◆ Your objective: For the records shown below, return an exact copy that excludes the pictures.

· · · ·

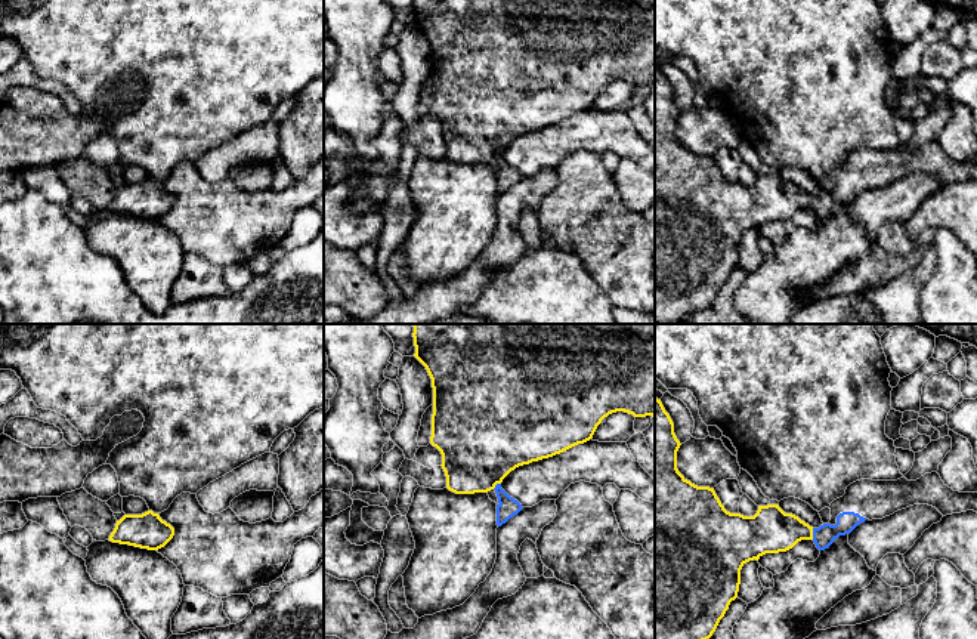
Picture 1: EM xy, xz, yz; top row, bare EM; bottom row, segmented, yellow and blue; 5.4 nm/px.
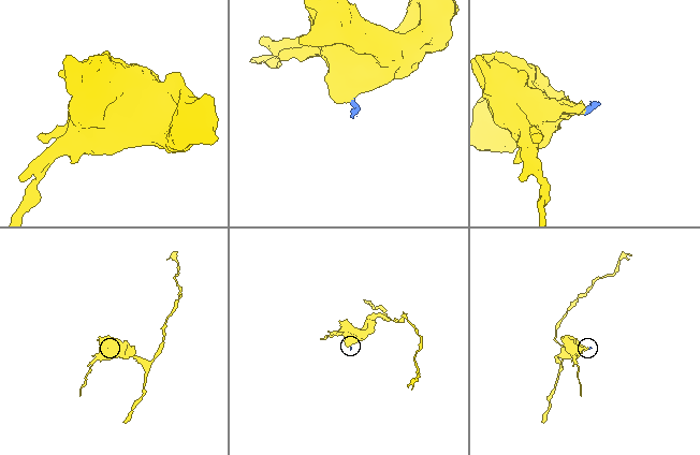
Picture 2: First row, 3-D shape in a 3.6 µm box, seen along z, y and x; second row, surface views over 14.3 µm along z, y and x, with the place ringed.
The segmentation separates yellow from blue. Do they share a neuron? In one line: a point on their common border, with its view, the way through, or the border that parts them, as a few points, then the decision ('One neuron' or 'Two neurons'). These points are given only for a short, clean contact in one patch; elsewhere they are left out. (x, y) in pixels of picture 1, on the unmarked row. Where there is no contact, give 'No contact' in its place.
Touches yellow at yz (812, 203). Path across: yz (770, 198), (800, 198), (812, 203), (824, 204). One neuron

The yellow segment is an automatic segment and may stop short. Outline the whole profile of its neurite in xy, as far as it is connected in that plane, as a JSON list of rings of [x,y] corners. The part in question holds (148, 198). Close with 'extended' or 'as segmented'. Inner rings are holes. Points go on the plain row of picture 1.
[[[148,179],[142,183],[124,183],[117,189],[109,210],[148,219],[164,216],[174,204],[174,197],[158,182]]] | as segmented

· · · ·

◆ Answer section:
Picture 1: EM xy, xz, yz; top row, bare EM; bottom row, segmented, yellow and blue; 5.4 nm/px.
Picture 2: First row, 3-D shape in a 3.6 µm box, seen along z, y and x; second row, surface views over 14.3 µm along z, y and x, with the place ringed.
The segmentation separates yellow from blue. Do they share a neuron? In one line: a point on their common border, with its view, the way through, or the border that parts them, as a few points, then the decision ('One neuron' or 'Two neurons'). These points are given only for a short, clean contact in one patch; elsewhere they are left out. (x, y) in pixels of picture 1, on the unmarked row. Where there is no contact, give 'No contact' in its place.
Touches yellow at yz (812, 203). Path across: yz (770, 198), (800, 198), (812, 203), (824, 204). One neuron

The yellow segment is an automatic segment and may stop short. Outline the whole profile of its neurite in xy, as far as it is connected in that plane, as a JSON list of rings of [x,y] corners. The part in question holds (148, 198). Close with 'extended' or 'as segmented'. Inner rings are holes. Points go on the plain row of picture 1.
[[[148,179],[142,183],[124,183],[117,189],[109,210],[148,219],[164,216],[174,204],[174,197],[158,182]]] | as segmented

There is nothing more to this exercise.